ACTIVITY → Rewrite the lines from the line with "February 14, 2020" to the line with "Responsible Disclosure", changing "How to fix" to "How to repair" and leaving the rest as it is. Omit the pictures from your answer.

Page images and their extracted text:
___
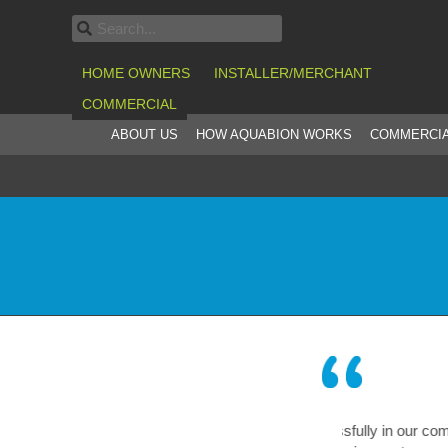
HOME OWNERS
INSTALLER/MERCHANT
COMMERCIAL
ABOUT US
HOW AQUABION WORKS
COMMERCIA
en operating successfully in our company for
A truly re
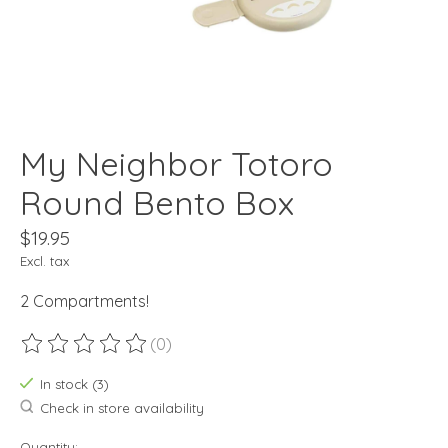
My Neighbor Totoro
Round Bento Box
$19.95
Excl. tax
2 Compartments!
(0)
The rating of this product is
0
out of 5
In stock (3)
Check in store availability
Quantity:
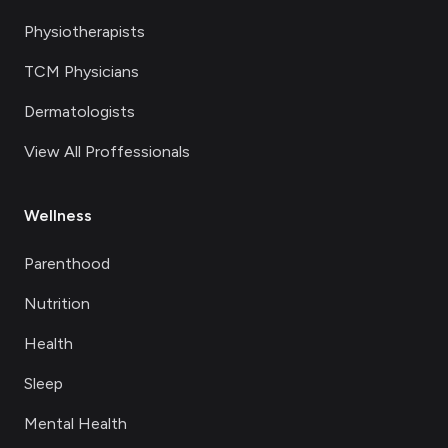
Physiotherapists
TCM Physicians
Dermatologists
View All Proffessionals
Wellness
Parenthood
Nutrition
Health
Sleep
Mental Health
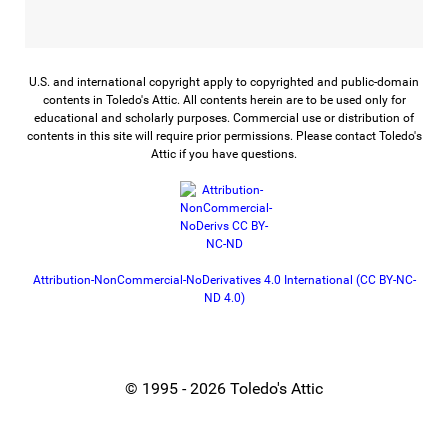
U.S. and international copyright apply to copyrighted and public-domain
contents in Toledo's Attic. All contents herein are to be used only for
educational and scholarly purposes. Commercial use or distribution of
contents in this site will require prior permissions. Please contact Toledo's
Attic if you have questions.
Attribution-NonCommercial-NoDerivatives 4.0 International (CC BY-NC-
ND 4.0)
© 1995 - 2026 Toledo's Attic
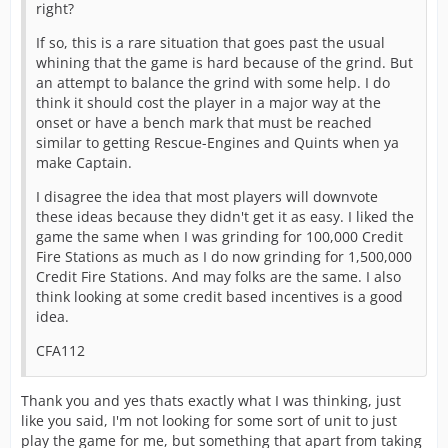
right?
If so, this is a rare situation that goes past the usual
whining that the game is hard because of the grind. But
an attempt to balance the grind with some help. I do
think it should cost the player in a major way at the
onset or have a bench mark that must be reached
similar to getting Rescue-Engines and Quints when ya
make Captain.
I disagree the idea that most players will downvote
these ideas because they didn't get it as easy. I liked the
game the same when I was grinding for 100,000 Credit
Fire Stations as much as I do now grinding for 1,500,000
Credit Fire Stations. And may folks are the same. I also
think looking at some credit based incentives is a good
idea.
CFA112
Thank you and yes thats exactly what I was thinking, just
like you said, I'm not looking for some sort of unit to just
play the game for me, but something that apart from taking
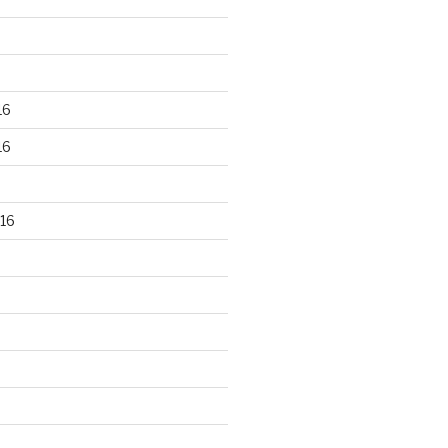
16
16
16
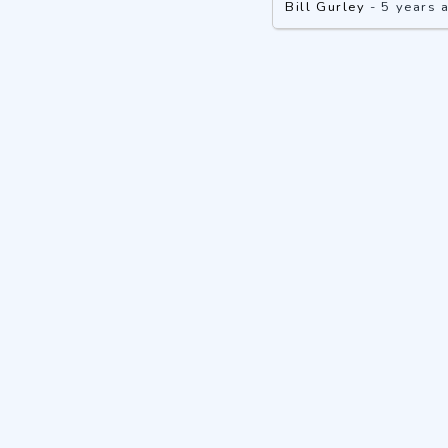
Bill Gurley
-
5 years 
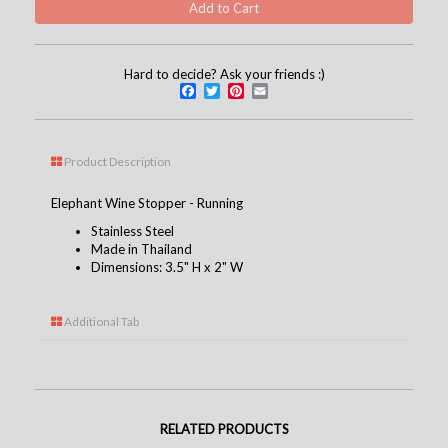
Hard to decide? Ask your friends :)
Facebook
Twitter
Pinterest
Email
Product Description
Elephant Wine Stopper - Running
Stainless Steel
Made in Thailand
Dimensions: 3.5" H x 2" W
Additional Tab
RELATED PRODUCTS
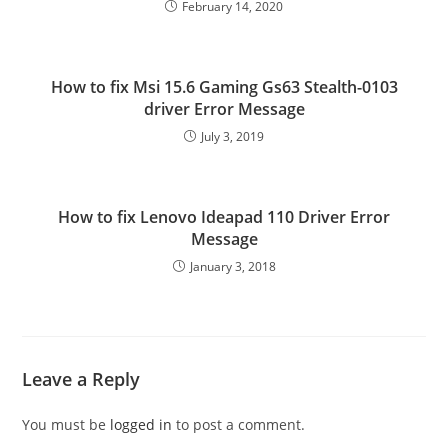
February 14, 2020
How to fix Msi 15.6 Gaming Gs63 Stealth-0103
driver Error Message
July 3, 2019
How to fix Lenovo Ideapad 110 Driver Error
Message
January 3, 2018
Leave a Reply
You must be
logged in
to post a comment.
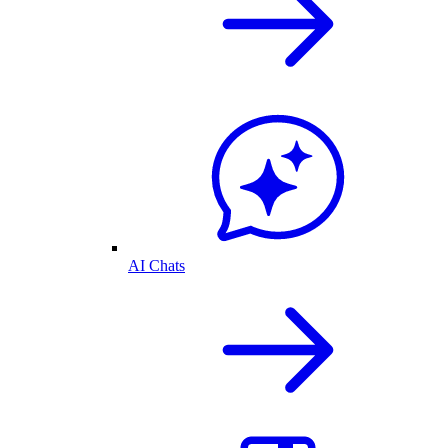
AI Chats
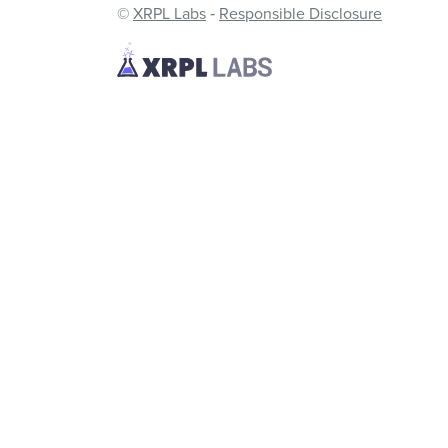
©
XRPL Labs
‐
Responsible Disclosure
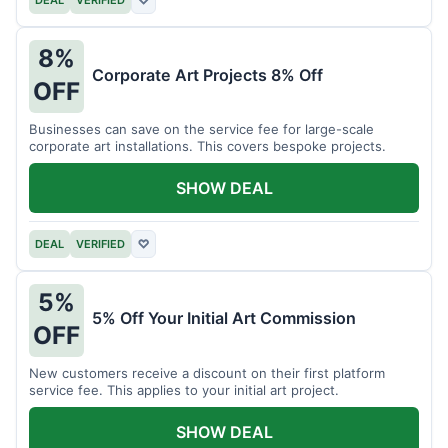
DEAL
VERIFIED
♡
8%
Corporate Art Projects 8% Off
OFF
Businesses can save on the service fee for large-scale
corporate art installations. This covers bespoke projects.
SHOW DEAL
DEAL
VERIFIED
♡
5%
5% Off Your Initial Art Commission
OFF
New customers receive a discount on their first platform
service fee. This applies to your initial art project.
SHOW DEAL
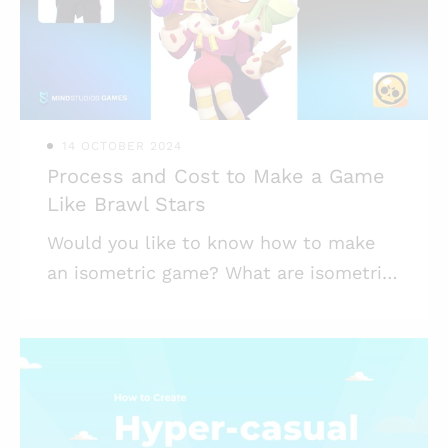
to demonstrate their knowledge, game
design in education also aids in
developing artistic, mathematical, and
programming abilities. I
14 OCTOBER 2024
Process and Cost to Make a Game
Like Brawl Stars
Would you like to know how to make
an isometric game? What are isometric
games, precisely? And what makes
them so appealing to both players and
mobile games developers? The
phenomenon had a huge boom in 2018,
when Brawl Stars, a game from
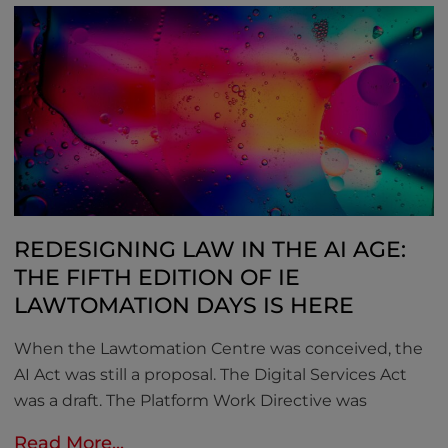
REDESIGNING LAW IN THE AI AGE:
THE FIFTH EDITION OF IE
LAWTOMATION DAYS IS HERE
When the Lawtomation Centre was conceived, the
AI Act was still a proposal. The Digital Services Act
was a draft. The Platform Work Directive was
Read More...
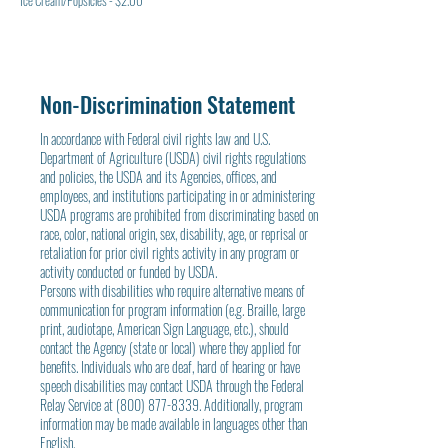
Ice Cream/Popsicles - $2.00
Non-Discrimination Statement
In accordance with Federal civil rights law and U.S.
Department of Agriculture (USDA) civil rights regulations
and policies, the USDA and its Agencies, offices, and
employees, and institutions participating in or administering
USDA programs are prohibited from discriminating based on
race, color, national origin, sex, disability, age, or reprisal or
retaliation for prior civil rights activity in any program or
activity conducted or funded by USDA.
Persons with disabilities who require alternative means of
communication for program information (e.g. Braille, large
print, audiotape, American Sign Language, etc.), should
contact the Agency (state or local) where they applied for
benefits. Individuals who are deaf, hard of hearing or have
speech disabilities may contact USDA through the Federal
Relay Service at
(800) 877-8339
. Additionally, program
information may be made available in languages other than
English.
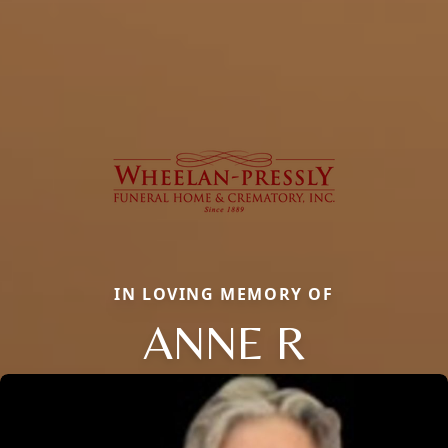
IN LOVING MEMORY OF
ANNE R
___
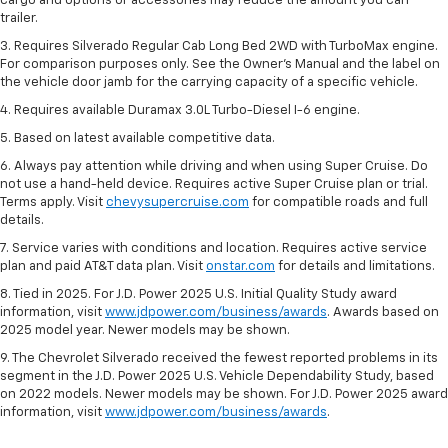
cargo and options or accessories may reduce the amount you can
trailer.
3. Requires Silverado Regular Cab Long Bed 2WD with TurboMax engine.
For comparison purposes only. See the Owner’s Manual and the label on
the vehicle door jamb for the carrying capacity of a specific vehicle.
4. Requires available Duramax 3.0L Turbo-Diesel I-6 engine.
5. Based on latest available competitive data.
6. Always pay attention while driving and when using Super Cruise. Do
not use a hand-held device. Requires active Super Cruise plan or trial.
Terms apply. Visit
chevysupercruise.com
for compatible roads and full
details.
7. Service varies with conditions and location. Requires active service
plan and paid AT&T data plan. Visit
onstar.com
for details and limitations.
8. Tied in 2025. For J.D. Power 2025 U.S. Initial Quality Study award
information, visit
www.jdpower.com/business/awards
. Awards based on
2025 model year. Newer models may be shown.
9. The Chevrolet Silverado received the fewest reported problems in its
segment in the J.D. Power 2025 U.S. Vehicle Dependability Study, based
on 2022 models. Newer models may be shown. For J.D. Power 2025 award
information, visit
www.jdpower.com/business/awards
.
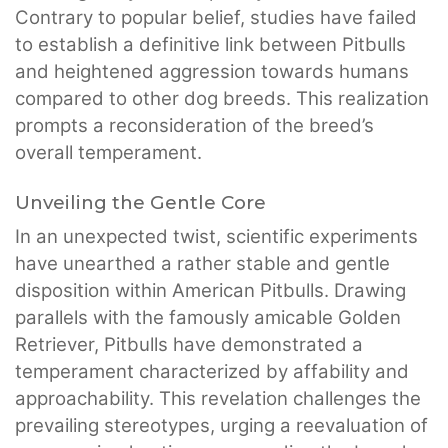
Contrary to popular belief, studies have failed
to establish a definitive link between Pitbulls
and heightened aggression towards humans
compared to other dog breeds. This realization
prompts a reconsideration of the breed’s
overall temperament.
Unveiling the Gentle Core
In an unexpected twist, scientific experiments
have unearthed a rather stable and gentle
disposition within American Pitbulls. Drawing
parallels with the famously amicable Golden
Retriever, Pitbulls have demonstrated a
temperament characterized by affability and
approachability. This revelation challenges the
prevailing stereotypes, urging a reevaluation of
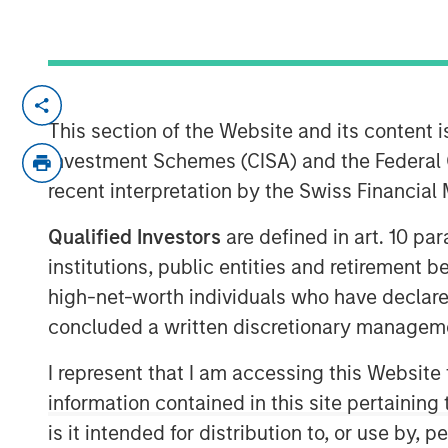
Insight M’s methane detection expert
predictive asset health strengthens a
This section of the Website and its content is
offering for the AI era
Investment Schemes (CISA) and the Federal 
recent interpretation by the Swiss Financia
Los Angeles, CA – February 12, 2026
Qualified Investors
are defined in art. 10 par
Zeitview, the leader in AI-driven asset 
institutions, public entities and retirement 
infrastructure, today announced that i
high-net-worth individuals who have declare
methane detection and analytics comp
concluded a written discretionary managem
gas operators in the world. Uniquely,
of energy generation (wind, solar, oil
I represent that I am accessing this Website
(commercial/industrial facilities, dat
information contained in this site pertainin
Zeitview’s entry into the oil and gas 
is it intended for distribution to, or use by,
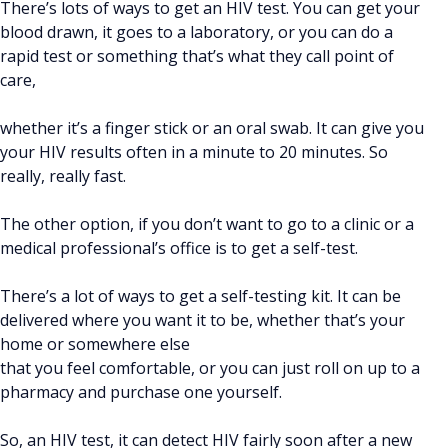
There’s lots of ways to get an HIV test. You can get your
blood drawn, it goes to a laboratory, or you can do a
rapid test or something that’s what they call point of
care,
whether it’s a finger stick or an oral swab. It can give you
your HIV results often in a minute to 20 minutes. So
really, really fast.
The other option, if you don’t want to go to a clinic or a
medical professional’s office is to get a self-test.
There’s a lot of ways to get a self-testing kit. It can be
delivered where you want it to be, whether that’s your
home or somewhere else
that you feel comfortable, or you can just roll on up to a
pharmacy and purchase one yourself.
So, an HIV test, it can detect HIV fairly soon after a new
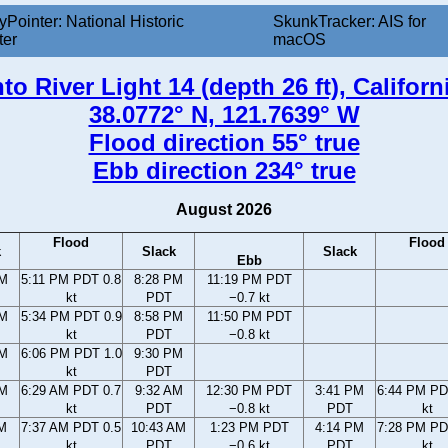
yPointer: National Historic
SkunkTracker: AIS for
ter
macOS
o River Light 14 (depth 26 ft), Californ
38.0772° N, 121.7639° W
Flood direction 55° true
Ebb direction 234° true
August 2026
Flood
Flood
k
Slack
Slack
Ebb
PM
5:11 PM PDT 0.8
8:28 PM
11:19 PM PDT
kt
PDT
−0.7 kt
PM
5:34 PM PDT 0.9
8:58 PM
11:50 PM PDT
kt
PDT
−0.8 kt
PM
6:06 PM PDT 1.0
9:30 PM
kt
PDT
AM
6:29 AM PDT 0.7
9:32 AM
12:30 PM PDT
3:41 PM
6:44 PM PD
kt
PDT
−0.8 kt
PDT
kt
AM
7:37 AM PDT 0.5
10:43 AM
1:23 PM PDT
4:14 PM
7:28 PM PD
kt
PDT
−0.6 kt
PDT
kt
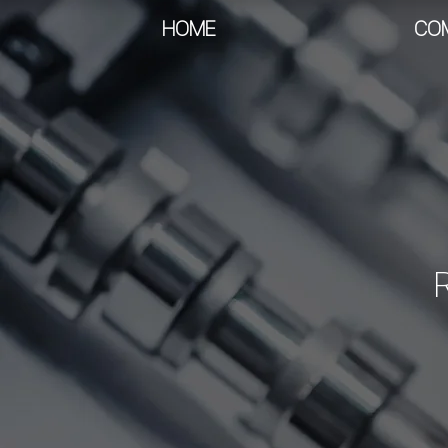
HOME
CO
___
SOLUTION FOR THIS TASK →
February 14, 2020
How to repair Msi 15.6 Gaming Gs63 Stealth-0103
driver Error Message
July 3, 2019
How to repair Lenovo Ideapad 110 Driver Error
Message
January 3, 2018
Leave a Reply
You must be
logged in
to post a comment.
AI Chats
©
XRPL Labs
‐
Responsible Disclosure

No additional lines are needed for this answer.